Lonely? Desolate? Had I gone crazy? The dancing pavilion was ablaze with hundreds of colourful lanterns. The atmosphere was overflowing with the cadences of sarengi, shehnai, flute and tabla. The sweet aroma of jasmine attar floated in the air.

Wasn't that Prema laughing in the distance? Wasn't that Abdullah's voice calling out my name? My heart filled with unbearable happiness at the thought of his strong arms around me. They were all waiting for Taramati. Abdullah was waiting for me!

"Abdullah!
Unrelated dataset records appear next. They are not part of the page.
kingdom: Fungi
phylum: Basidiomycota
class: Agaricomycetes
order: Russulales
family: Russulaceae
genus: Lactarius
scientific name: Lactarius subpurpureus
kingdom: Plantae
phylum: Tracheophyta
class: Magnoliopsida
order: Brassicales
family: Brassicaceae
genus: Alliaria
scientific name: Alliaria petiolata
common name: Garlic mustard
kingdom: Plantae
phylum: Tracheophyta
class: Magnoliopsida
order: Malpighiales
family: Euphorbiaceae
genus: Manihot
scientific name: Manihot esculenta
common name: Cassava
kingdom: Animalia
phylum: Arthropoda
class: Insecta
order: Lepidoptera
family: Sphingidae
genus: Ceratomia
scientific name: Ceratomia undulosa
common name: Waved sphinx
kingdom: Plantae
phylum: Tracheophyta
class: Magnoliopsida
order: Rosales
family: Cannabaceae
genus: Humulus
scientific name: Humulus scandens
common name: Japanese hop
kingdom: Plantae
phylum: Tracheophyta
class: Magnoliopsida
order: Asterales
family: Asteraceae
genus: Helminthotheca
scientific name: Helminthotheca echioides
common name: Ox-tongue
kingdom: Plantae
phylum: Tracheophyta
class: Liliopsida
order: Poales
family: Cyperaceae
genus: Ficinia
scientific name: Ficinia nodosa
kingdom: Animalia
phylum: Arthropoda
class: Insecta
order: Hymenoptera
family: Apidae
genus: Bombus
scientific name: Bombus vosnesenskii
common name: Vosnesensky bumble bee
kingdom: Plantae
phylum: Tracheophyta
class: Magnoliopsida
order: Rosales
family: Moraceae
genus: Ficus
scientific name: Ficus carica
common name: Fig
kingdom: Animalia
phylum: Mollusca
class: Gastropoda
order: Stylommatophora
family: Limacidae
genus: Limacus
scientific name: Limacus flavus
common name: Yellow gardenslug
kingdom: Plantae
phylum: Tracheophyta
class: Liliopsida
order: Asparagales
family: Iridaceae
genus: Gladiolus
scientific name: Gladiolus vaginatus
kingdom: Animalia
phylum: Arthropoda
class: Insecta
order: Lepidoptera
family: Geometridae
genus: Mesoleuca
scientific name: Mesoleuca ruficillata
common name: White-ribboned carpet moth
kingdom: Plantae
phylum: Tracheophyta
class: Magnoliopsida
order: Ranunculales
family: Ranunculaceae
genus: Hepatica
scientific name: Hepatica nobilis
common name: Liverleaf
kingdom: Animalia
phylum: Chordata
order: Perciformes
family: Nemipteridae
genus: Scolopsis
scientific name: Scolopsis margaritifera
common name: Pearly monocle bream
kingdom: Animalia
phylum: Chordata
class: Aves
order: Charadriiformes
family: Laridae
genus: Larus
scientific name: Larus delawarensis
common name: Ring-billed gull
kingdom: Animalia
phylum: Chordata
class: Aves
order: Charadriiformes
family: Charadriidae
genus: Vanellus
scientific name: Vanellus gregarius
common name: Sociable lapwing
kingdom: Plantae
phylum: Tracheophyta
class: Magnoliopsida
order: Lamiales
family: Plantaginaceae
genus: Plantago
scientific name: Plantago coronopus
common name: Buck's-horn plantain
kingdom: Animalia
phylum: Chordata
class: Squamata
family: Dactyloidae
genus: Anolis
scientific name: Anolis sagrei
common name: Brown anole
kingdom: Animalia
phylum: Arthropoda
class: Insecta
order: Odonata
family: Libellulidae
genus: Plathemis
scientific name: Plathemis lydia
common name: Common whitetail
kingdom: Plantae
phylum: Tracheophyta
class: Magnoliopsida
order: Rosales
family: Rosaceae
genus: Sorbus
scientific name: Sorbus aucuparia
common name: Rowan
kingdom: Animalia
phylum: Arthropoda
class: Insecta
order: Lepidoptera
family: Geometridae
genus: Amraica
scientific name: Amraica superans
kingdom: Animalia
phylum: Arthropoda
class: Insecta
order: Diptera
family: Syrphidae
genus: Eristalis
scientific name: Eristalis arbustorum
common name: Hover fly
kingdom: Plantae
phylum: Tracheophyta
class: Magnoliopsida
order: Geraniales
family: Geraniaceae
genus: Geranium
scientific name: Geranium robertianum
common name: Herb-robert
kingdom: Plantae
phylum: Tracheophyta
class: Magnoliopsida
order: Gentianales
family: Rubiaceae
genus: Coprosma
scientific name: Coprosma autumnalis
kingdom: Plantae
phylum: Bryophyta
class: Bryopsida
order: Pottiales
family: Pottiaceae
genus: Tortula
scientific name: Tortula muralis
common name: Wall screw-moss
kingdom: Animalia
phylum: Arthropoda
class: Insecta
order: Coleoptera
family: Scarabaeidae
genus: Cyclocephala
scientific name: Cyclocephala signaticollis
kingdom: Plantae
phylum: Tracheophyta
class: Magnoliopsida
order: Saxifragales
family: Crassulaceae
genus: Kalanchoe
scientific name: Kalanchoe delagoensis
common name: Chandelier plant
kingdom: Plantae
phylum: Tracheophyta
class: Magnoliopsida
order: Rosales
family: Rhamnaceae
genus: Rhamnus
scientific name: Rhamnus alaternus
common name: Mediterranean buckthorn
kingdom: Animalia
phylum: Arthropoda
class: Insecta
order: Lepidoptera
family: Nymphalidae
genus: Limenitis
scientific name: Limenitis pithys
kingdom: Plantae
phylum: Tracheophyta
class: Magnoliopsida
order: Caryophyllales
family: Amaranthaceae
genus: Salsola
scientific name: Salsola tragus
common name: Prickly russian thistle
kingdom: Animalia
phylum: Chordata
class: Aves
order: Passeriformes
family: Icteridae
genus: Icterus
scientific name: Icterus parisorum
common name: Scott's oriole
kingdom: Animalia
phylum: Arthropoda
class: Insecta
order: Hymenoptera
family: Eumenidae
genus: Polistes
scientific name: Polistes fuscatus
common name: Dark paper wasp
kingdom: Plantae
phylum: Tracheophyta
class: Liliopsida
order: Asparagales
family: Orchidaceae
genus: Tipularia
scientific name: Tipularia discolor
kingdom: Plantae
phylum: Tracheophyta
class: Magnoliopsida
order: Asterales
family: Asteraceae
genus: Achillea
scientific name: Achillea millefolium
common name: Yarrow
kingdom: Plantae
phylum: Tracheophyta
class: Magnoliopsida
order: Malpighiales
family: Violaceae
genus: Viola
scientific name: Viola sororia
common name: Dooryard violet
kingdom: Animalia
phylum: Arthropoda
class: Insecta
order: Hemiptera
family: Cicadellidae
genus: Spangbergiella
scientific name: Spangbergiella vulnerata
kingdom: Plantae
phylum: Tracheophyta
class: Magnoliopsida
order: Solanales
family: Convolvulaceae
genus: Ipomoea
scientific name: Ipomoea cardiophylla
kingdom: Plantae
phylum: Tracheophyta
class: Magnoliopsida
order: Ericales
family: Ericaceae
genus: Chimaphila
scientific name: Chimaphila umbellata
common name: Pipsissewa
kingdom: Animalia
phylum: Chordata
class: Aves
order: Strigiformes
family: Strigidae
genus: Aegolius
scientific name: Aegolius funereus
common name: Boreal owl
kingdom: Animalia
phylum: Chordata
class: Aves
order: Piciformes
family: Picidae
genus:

I'm coming darling!"

I ran towards Taramati Baradari.

The rest is blank.

I regained consciousness in a hospital in Hyderabad. The doctor said that I was in a critical condition for the past two days. But now, he said, I was stable.

"Where's my husband?" I asked in a feeble voice.

"He never left the Visitors Room since you were brought in" said the doctor. "Shall I call him?"

I nodded.

"You made me a nervous wreck with your sudden disappearance," said Ani. "Why did you do it? And what made you go inside that haunted monument at night?"

I did not know. I could not recall a thing.

1628 CE was now a blurred vision to me.

Ani had to call in the police to find me out. They interrogated the hotel stuff and got the number of the Ola cab from the hotel's CCTV. The driver led them to the Fort. After a long search they found me lying unconscious two kilometers away, inside Taramati Baradari.

When Ani brought me to the hospital I was in an acute state of delirium. The doctors had to use sedatives to stabilize my condition.

I still cannot remember what happened inside Taramati Baradari. What did I see that made such a tremendous impact on my nerves? Was the place really haunted? Was I really Taramati in my previous birth? There was nobody who could tell me the answer.

I gave away the blue ghagra-choli and junk jewellery to the hotel's maid before we left Hyderabad. I no longer wished to live among the spirits of the past. Let them rest in peace.